*** Opening of Material for this task ***
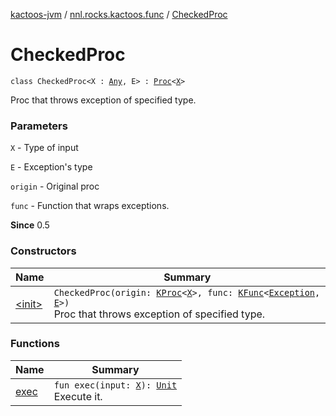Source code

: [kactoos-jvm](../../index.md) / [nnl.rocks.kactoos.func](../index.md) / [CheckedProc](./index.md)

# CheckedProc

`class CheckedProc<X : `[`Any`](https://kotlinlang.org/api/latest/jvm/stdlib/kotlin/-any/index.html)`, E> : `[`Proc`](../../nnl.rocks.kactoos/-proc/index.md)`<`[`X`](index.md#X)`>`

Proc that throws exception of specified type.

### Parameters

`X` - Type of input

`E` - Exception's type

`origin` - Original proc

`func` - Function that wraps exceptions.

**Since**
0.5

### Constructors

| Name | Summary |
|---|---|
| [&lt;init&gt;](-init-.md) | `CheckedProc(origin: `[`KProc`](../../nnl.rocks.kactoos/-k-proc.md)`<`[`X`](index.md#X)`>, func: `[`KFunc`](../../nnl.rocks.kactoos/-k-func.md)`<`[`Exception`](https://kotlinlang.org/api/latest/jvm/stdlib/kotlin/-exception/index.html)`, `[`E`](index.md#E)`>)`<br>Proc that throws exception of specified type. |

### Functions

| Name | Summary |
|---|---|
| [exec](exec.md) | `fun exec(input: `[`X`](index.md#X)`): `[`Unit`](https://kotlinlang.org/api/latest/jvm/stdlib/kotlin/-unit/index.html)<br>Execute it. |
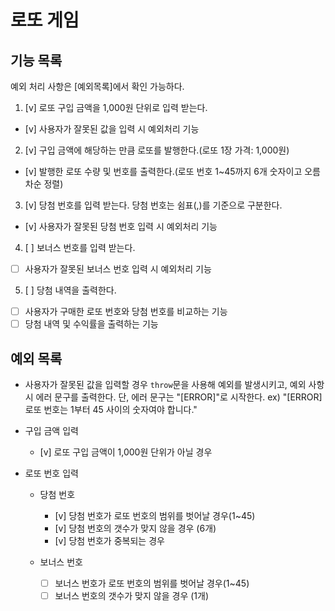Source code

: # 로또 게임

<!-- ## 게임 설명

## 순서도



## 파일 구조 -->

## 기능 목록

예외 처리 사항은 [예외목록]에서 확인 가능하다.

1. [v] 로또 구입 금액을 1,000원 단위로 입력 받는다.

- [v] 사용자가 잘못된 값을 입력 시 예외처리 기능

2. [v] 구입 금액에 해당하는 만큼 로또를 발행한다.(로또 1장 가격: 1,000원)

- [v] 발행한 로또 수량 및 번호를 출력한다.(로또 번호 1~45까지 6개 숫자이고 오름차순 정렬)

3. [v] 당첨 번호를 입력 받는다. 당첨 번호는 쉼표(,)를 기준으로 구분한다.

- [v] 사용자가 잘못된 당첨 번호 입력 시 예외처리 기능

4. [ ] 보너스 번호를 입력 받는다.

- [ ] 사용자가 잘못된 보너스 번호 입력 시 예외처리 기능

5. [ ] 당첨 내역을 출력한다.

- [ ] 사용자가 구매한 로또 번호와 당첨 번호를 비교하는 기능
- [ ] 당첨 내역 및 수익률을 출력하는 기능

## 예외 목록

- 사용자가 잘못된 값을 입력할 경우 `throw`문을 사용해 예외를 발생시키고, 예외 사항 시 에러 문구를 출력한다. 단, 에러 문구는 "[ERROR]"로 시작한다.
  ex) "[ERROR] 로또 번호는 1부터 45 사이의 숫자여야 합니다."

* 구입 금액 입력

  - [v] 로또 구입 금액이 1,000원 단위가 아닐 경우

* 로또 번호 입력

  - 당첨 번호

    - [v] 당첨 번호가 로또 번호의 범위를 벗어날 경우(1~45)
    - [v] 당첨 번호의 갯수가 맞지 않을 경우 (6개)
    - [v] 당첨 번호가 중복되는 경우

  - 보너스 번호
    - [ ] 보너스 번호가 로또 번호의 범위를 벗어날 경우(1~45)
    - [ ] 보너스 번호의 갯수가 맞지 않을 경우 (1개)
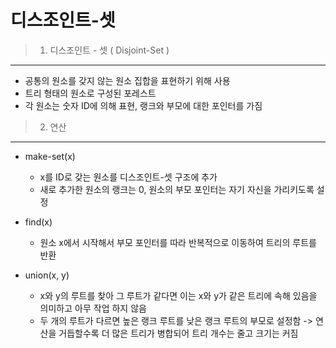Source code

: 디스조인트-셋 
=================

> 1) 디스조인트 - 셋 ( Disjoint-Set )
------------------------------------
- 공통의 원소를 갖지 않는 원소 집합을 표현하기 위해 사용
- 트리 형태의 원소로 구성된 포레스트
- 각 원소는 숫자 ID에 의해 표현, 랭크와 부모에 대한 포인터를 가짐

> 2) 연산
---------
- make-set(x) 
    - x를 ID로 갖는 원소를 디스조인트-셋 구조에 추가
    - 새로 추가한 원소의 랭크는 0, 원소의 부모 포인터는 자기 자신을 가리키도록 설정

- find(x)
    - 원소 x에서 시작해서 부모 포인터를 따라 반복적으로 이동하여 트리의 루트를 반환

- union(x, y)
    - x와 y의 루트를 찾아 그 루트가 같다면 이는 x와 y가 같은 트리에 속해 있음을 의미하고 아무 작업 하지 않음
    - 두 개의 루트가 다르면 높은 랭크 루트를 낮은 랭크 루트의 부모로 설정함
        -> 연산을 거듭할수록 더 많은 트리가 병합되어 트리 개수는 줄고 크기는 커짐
*** Close of Material for this task ***
#### Action item:
Leave out any pictures, please, and quote only the lines from the top of the data through the line that contains "- Original proc".

#### Solved problem:
Source code

: [kactoos-jvm](../../index.md) / [nnl.rocks.kactoos.func](../index.md) / [CheckedProc](./index.md)

# CheckedProc

`class CheckedProc<X : `[`Any`](https://kotlinlang.org/api/latest/jvm/stdlib/kotlin/-any/index.html)`, E> : `[`Proc`](../../nnl.rocks.kactoos/-proc/index.md)`<`[`X`](index.md#X)`>`

Proc that throws exception of specified type.

### Parameters

`X` - Type of input

`E` - Exception's type

`origin` - Original proc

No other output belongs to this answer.